We fight to improve the lives
of everyone affected by epilepsy

Roseanna

Roseanna has had epilepsy since she was 21. She has focal seizures that are caused by a scar on the temporal lobe of her brain. Her seizures are mostly controlled by medication now, but she says that they caused her to have “15 really dark years”.

Roseanna has directly felt the epilepsy specialist nurses she has had being stretched too thin. She said: “When I was first diagnosed, I had a nurse called Ena Bingham who was incredible (Ena went on to be awarded an MBE for her work in 2001). She gave me and my family so much support at the beginning with my epilepsy. She would be around after my appointments with the neurologist and comfort me if I was upset. And I could call her at any point with questions, or if I had any problems. She helped me navigate having epilepsy.

“Recently, I can really tell that the epilepsy specialist nurses I have seen (there have been a number of changes in personnel) have been under pressure and I feel sorry for them. They just don’t have the time to support everyone as I know they would like.

“People with epilepsy have a lot to deal with. When I was first diagnosed, it took me a long time to come to terms with my epilepsy and accept what was happening to me. It was really hard having seizures in public, especially when people don’t know what to do. I used to really struggle with people’s attitude towards epilepsy. It can feel like people don’t want to know you when they find out you have epilepsy, or that they’re constantly questioning you. We really need enough epilepsy specialist nurses to help people come to terms with the emotional challenges they face, as well as the seizures themselves.

“It feels like epilepsy has been pushed to the side for so long now. We really need more funding and for people to take our health services more seriously.”

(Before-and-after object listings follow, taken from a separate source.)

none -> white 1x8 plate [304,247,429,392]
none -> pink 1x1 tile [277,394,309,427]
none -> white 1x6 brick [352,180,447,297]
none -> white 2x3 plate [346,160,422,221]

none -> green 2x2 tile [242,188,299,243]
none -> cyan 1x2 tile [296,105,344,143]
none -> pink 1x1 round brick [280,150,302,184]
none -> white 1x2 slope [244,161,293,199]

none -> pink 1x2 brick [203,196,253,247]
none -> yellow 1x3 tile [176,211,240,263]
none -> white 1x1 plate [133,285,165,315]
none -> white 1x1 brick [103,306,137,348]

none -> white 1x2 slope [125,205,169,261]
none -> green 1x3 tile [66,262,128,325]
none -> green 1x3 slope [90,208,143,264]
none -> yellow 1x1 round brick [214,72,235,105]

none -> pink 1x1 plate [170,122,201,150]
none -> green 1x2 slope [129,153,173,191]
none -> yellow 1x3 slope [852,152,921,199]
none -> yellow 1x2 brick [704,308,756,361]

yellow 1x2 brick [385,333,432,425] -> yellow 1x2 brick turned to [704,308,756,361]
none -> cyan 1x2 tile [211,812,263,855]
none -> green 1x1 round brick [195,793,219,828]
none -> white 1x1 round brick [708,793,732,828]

Roseanna set up and runs the Fermanagh Epilepsy Action Coffee and Chat group (which is meeting virtually in 2020). Through this group she comes into touch with lots of other people with epilepsy. She said: “I see it affecting the young people who come to the group a lot. We have members who have had no contact with an epilepsy specialist nurse at all. One of them had to wait for 18 months to speak to someone after their first appointment, they just couldn’t get through to anyone to get help even though they were really struggling. It’s just not good enough!”